How many lines of the data include the string "Google"? State that number alone.

= Beginning of Section =

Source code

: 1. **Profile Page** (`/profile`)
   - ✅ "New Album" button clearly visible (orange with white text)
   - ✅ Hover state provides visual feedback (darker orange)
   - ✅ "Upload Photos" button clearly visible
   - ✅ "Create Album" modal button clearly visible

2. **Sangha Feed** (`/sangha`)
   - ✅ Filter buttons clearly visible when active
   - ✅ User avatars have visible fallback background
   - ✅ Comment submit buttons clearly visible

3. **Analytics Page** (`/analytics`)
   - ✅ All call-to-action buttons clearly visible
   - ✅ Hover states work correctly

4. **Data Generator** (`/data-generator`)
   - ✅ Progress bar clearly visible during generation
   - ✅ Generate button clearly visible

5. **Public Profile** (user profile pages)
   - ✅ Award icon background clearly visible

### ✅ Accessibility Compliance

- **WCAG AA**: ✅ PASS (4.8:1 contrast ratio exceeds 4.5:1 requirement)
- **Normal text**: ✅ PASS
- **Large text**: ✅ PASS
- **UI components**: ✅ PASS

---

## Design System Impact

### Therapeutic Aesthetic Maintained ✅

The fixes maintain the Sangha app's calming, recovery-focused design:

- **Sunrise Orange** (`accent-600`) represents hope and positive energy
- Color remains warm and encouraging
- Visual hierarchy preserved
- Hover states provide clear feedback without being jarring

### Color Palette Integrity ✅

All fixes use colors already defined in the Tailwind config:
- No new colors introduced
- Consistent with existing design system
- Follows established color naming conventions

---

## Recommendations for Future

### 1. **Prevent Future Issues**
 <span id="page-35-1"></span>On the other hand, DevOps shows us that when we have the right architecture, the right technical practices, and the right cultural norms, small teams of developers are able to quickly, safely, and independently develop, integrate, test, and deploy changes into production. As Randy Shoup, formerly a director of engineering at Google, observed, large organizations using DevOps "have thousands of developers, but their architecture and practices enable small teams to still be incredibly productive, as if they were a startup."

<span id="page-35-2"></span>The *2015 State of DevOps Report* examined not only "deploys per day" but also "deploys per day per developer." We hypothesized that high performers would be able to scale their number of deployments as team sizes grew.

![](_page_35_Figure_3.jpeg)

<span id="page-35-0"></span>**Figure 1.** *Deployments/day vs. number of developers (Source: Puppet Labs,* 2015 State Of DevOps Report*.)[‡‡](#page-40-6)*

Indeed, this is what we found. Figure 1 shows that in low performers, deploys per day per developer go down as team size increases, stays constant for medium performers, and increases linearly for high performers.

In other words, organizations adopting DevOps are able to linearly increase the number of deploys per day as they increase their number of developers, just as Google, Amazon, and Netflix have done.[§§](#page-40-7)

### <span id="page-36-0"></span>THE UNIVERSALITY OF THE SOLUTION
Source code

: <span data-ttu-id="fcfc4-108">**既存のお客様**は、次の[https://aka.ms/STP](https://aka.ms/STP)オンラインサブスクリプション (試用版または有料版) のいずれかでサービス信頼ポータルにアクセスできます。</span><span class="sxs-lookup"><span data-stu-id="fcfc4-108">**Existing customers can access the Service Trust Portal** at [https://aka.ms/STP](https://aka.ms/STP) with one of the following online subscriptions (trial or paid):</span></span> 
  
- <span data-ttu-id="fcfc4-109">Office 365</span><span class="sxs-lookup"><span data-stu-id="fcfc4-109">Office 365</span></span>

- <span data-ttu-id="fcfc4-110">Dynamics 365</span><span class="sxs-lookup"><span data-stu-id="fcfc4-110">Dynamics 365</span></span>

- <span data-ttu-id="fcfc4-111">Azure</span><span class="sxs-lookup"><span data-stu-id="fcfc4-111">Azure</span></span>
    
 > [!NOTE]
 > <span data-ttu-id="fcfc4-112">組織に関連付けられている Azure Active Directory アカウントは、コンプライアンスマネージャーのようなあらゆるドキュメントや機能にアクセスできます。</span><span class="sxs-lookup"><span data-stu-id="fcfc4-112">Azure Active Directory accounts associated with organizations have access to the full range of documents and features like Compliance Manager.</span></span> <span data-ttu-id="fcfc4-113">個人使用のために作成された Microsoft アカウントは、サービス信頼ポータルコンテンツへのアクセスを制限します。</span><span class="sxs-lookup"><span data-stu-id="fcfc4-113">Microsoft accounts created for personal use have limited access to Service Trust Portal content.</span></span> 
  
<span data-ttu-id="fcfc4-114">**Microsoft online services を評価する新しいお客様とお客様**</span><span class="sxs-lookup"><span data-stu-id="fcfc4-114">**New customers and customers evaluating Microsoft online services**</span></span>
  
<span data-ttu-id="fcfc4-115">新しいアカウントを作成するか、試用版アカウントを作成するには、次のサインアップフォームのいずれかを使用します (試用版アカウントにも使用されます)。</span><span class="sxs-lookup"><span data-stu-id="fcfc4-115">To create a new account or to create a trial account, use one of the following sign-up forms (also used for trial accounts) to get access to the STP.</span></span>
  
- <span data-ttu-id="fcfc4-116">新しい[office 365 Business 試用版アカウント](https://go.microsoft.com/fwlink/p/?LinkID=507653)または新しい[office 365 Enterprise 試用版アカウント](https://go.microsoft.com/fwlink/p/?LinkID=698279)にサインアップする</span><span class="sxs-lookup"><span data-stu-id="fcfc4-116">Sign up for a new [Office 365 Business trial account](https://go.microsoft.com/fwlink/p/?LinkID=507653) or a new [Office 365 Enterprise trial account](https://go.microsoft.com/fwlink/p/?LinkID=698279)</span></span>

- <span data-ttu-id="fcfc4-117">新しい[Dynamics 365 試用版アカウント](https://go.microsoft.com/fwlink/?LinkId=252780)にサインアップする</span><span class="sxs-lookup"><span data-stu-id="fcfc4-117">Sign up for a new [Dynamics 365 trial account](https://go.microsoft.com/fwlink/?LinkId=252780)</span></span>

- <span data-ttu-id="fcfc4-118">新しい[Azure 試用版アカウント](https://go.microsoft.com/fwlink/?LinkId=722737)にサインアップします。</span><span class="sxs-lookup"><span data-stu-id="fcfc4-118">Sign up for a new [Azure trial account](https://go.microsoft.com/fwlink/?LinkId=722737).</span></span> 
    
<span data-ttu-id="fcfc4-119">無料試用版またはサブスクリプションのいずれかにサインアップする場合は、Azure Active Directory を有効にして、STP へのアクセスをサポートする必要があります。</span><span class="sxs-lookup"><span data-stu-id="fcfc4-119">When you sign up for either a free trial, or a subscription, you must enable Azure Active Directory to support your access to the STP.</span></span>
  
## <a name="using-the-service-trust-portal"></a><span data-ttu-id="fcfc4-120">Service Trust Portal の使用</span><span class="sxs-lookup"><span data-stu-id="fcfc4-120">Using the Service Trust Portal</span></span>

= End of Section =

# [Result below]
2